Can you write out every line from the start of the records below through the line containing "left wrist: (1430, 647)", leaving out any pictures?
*** DATA LISTING
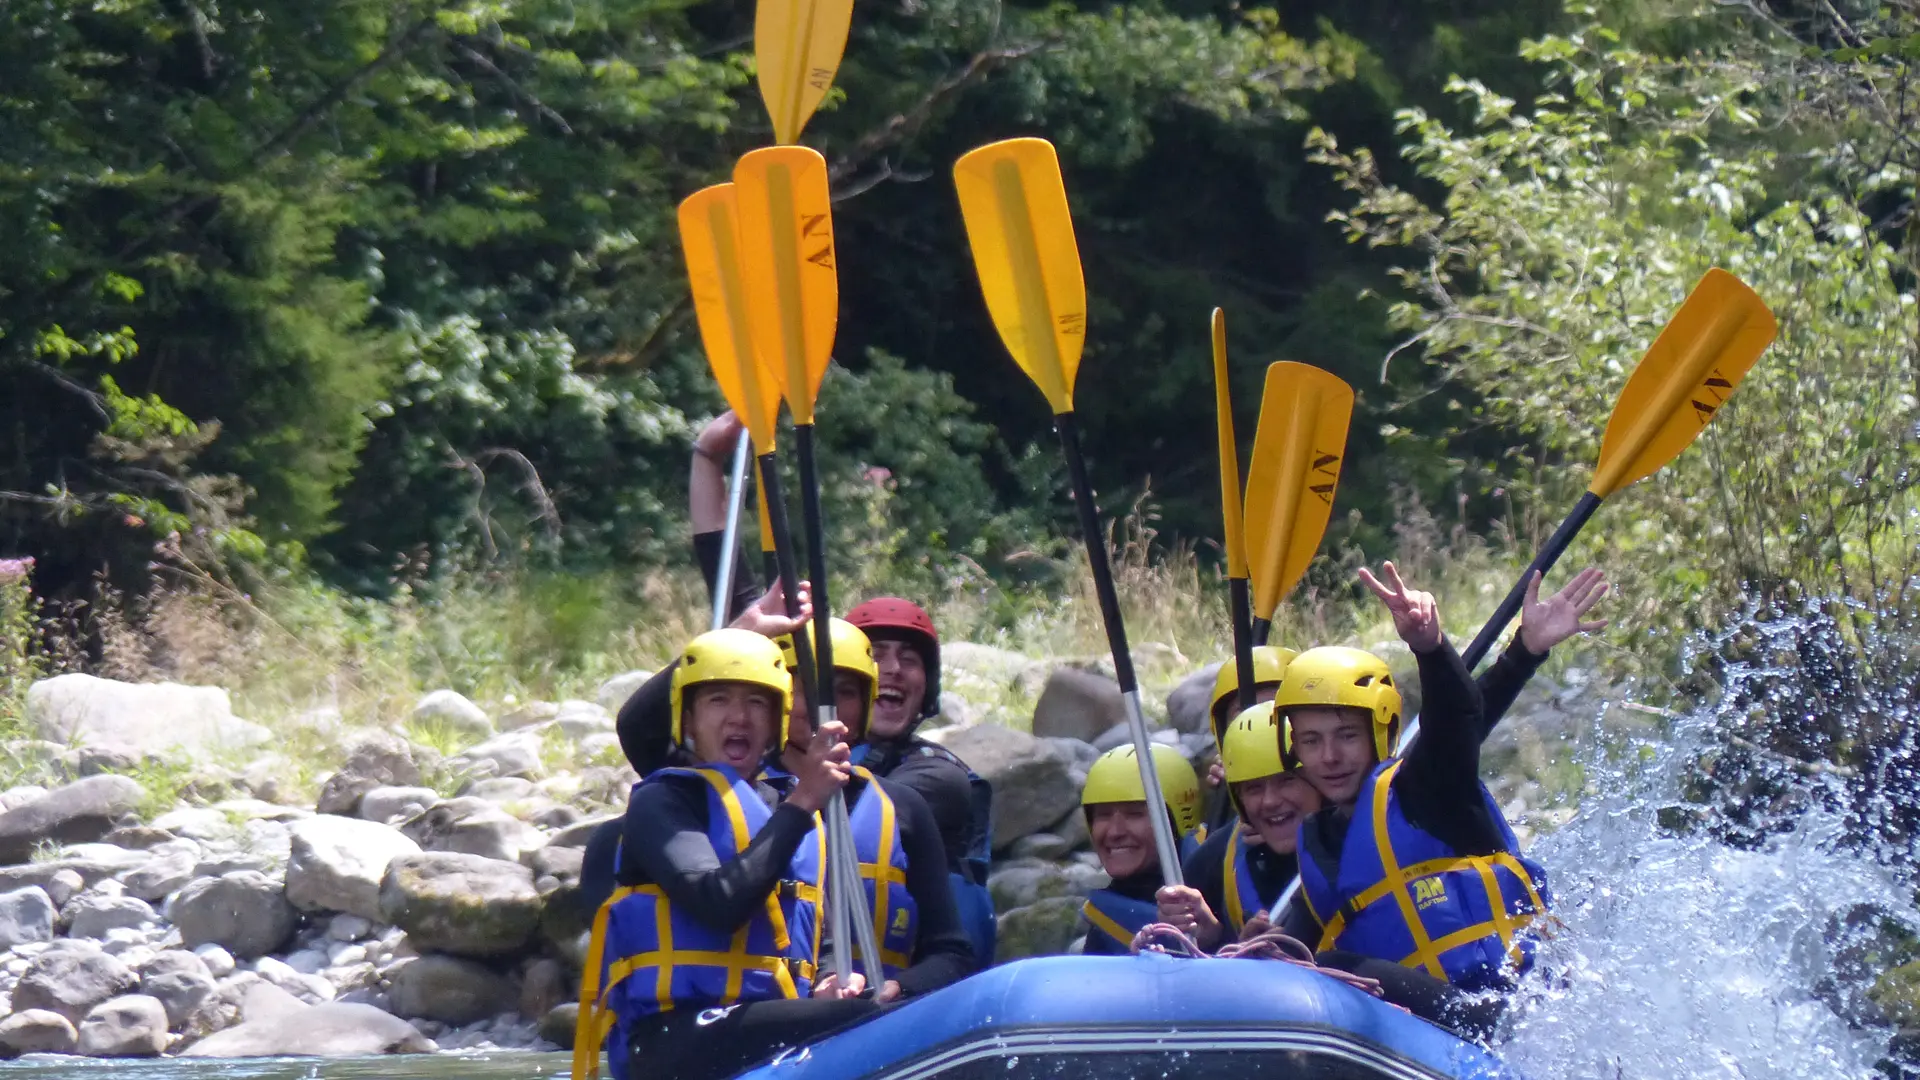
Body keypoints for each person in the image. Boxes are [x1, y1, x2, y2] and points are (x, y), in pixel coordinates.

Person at [1279, 563, 1608, 1036]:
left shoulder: (1429, 791)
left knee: (1332, 964)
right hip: (1421, 1037)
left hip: (1508, 1012)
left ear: (1381, 732)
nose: (1329, 757)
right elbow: (1297, 953)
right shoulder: (1317, 843)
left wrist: (1430, 647)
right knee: (1309, 962)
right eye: (1311, 741)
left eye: (1346, 736)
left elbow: (1458, 718)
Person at [573, 628, 862, 1080]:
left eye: (756, 702)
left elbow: (816, 937)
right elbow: (720, 903)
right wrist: (805, 801)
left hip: (761, 1023)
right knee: (865, 1023)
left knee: (866, 1008)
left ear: (777, 722)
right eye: (718, 700)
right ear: (687, 721)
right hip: (672, 1036)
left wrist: (829, 980)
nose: (739, 717)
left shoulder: (787, 808)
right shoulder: (661, 801)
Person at [767, 617, 977, 995]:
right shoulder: (745, 799)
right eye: (807, 689)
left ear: (865, 706)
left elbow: (951, 953)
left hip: (872, 1015)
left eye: (845, 692)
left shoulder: (904, 807)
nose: (825, 707)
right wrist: (751, 625)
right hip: (772, 1017)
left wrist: (898, 987)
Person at [1157, 700, 1322, 949]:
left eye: (1287, 781)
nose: (1270, 801)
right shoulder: (1210, 861)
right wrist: (1214, 938)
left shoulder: (1357, 848)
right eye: (1253, 788)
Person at [1076, 743, 1204, 954]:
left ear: (1176, 820)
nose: (1115, 832)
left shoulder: (1219, 884)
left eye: (1134, 814)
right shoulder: (1105, 924)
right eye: (1103, 815)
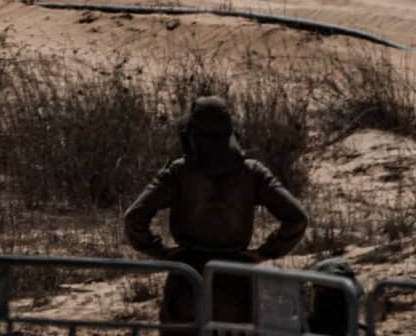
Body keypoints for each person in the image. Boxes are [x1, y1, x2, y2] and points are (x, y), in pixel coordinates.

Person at [124, 96, 308, 327]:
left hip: (187, 276)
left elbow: (134, 218)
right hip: (236, 277)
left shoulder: (179, 172)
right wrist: (264, 253)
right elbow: (297, 219)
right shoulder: (252, 172)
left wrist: (161, 252)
******
TASK SOLUTION>
Body keypoints for each person in the image. Boxes are [x1, y1, x2, y2] and points are (x, y), in pixel coordinates.

Person at [1279, 563, 1608, 1036]:
left shoulder: (1429, 791)
left knee: (1332, 964)
right hip: (1421, 1037)
left hip: (1508, 1012)
left ear: (1381, 732)
nose: (1329, 757)
right elbow: (1297, 953)
right shoulder: (1317, 843)
left wrist: (1430, 647)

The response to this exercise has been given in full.